Raw data:
○ ○ ○ ○

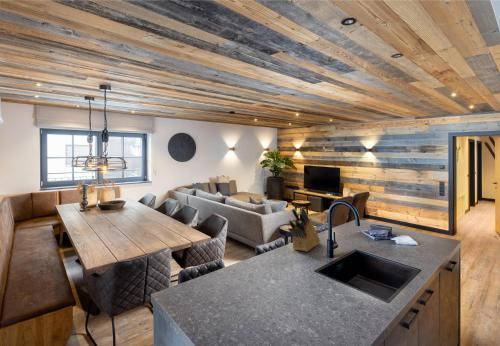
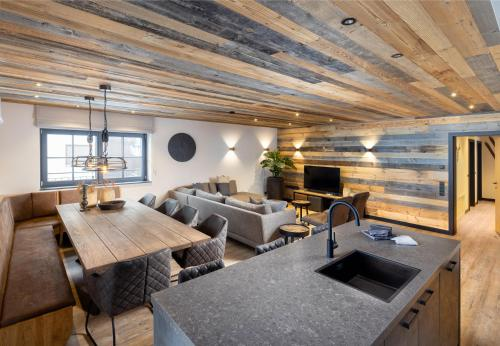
- knife block [287,206,321,252]
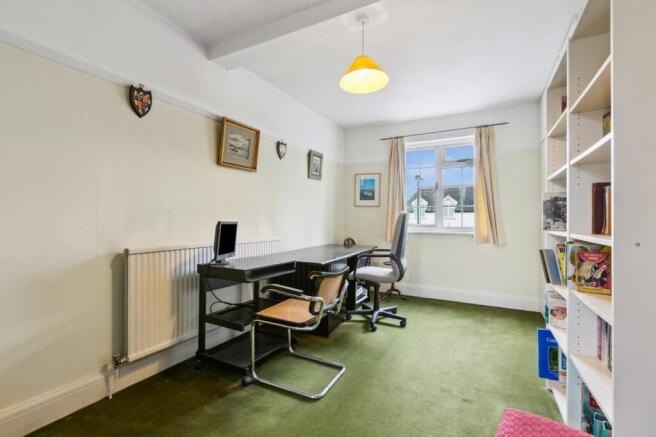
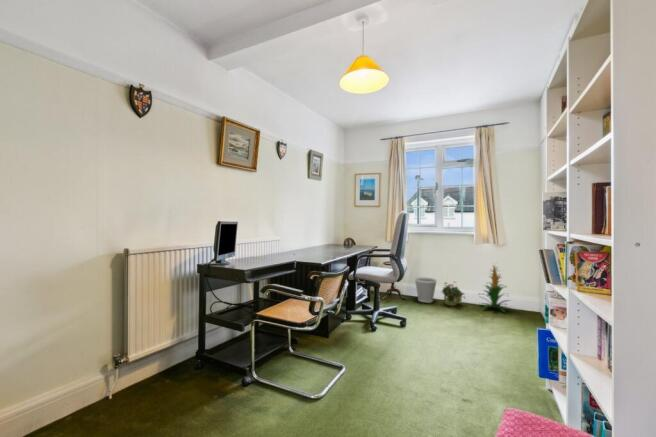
+ potted plant [440,281,467,307]
+ wastebasket [414,276,438,303]
+ indoor plant [477,263,515,313]
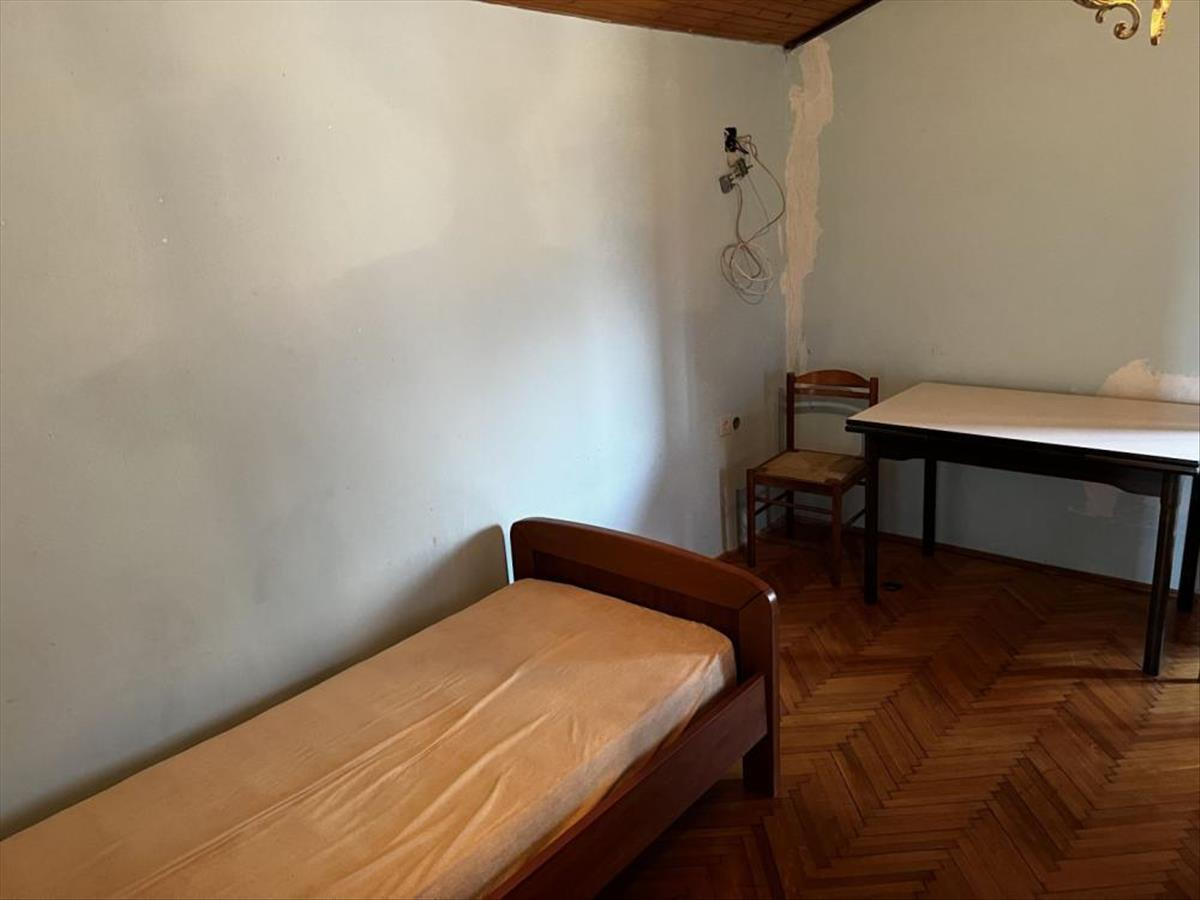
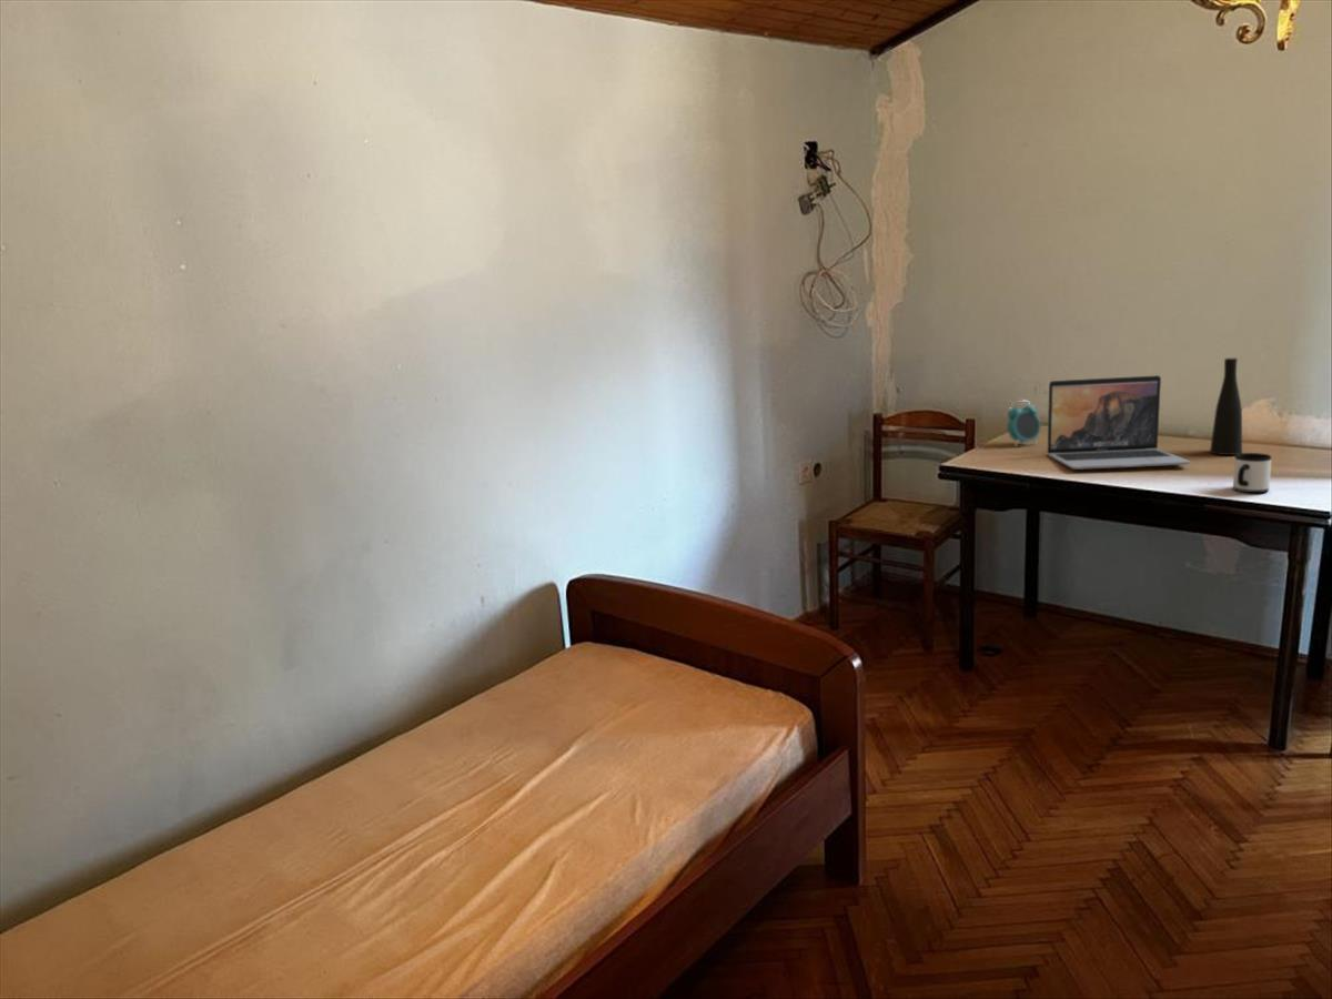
+ alarm clock [1006,400,1042,447]
+ vase [1209,357,1243,456]
+ mug [1232,452,1272,494]
+ laptop [1047,374,1192,471]
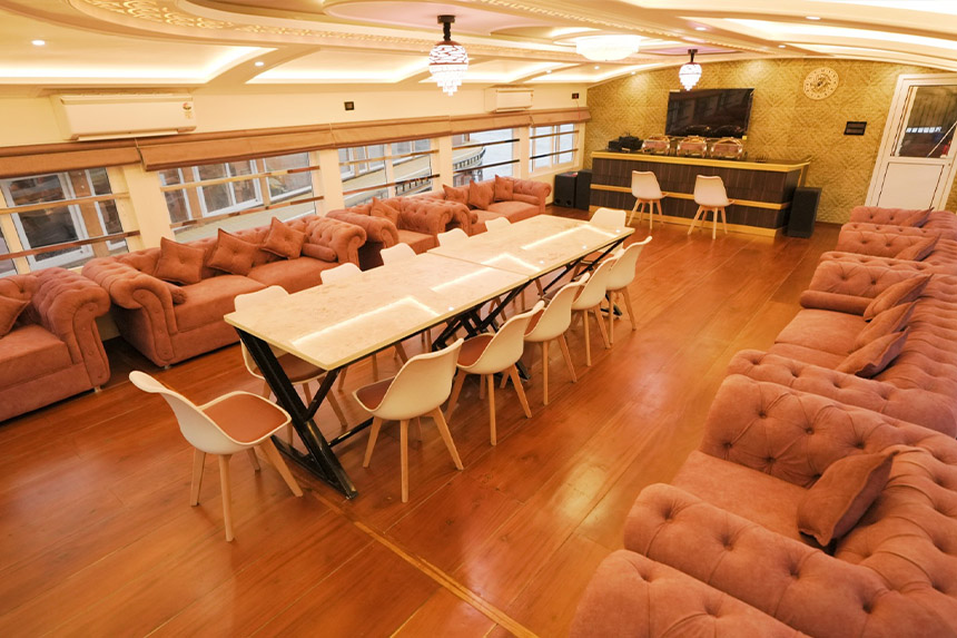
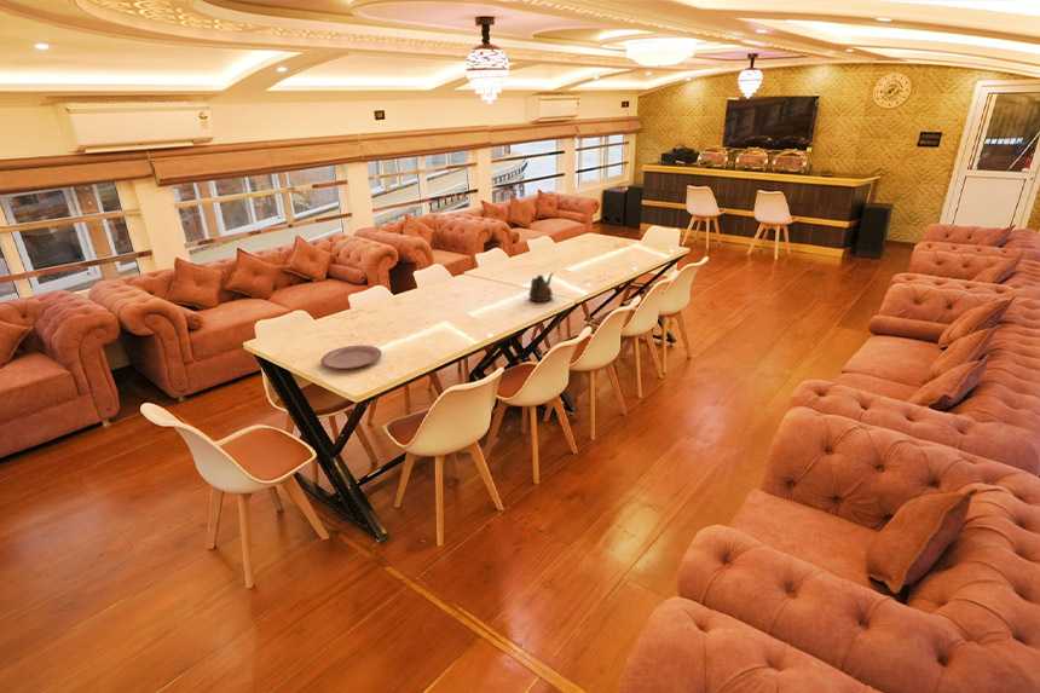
+ teapot [527,271,554,304]
+ plate [320,345,383,370]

○ ○ ○ ○

Problem statement: Nothing but an exact transcription of the material, without pictures, should be returned.

Task solution:
- knife block [287,206,321,252]
+ potted plant [440,281,467,307]
+ wastebasket [414,276,438,303]
+ indoor plant [477,263,515,313]
+ alarm clock [1006,400,1042,447]
+ vase [1209,357,1243,456]
+ mug [1232,452,1272,494]
+ laptop [1047,374,1192,471]
+ teapot [527,271,554,304]
+ plate [320,345,383,370]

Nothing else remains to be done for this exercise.